┌──

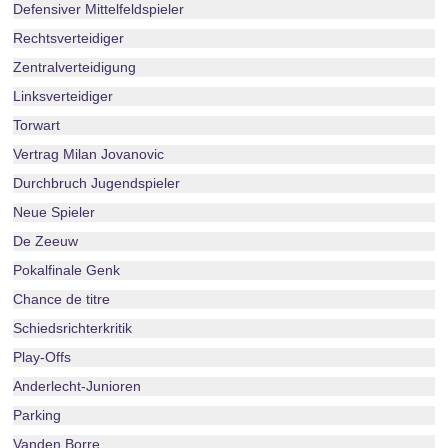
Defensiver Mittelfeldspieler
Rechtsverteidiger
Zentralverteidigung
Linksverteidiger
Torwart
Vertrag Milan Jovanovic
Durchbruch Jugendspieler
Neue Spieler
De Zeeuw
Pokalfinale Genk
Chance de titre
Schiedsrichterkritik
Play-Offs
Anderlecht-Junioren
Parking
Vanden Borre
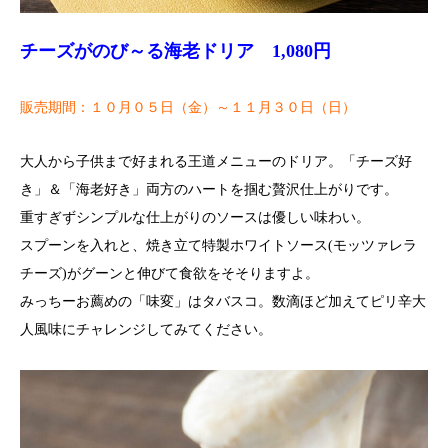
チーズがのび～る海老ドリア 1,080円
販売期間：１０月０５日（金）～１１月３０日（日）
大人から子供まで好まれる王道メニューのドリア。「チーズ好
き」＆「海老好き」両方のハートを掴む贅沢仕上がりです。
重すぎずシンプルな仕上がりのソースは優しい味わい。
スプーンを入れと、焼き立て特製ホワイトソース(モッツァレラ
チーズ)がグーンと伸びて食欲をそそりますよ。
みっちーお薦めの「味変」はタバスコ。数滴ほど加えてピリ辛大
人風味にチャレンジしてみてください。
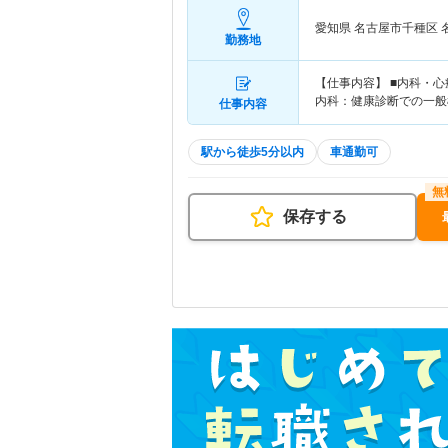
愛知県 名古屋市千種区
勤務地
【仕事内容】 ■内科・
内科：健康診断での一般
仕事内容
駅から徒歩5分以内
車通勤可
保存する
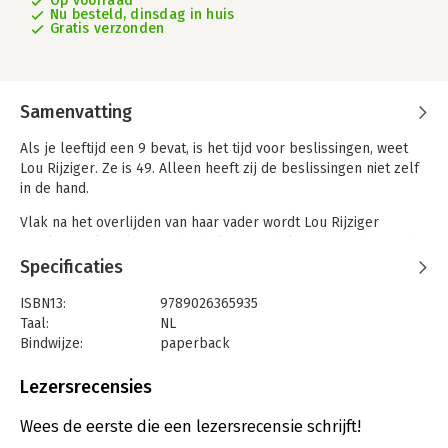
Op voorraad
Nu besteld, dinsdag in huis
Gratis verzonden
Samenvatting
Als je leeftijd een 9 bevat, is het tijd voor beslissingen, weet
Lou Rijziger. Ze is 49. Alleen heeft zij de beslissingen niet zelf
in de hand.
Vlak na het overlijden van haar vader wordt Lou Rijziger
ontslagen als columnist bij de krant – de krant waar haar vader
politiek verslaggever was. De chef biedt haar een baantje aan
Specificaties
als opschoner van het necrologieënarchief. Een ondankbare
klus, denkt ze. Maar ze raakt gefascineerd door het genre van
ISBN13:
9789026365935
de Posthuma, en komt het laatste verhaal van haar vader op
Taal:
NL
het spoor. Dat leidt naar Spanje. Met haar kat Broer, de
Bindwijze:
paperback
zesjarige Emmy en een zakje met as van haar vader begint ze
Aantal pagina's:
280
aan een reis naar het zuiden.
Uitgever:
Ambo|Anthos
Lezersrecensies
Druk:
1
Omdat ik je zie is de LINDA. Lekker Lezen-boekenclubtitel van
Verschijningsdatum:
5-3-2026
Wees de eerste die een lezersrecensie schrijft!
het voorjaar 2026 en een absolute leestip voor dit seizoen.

└──

▶ _Task statement_
When copying the listing, skip the pictures and keep each line exactly as written.

▶ _Response area_
Defensiver Mittelfeldspieler
Rechtsverteidiger
Zentralverteidigung
Linksverteidiger
Torwart
Vertrag Milan Jovanovic
Durchbruch Jugendspieler
Neue Spieler
De Zeeuw
Pokalfinale Genk
Chance de titre
Schiedsrichterkritik
Play-Offs
Anderlecht-Junioren
Parking
Vanden Borre
チーズがのび～る海老ドリア 1,080円
販売期間：１０月０５日（金）～１１月３０日（日）
大人から子供まで好まれる王道メニューのドリア。「チーズ好
き」＆「海老好き」両方のハートを掴む贅沢仕上がりです。
重すぎずシンプルな仕上がりのソースは優しい味わい。
スプーンを入れと、焼き立て特製ホワイトソース(モッツァレラ
チーズ)がグーンと伸びて食欲をそそりますよ。
みっちーお薦めの「味変」はタバスコ。数滴ほど加えてピリ辛大
人風味にチャレンジしてみてください。
愛知県 名古屋市千種区
勤務地
【仕事内容】 ■内科・
内科：健康診断での一般
仕事内容
駅から徒歩5分以内
車通勤可
保存する
Op voorraad
Nu besteld, dinsdag in huis
Gratis verzonden
Samenvatting
Als je leeftijd een 9 bevat, is het tijd voor beslissingen, weet
Lou Rijziger. Ze is 49. Alleen heeft zij de beslissingen niet zelf
in de hand.
Vlak na het overlijden van haar vader wordt Lou Rijziger
ontslagen als columnist bij de krant – de krant waar haar vader
politiek verslaggever was. De chef biedt haar een baantje aan
Specificaties
als opschoner van het necrologieënarchief. Een ondankbare
klus, denkt ze. Maar ze raakt gefascineerd door het genre van
ISBN13:
9789026365935
de Posthuma, en komt het laatste verhaal van haar vader op
Taal:
NL
het spoor. Dat leidt naar Spanje. Met haar kat Broer, de
Bindwijze:
paperback
zesjarige Emmy en een zakje met as van haar vader begint ze
Aantal pagina's:
280
aan een reis naar het zuiden.
Uitgever:
Ambo|Anthos
Lezersrecensies
Druk:
1
Omdat ik je zie is de LINDA. Lekker Lezen-boekenclubtitel van
Verschijningsdatum:
5-3-2026
Wees de eerste die een lezersrecensie schrijft!
het voorjaar 2026 en een absolute leestip voor dit seizoen.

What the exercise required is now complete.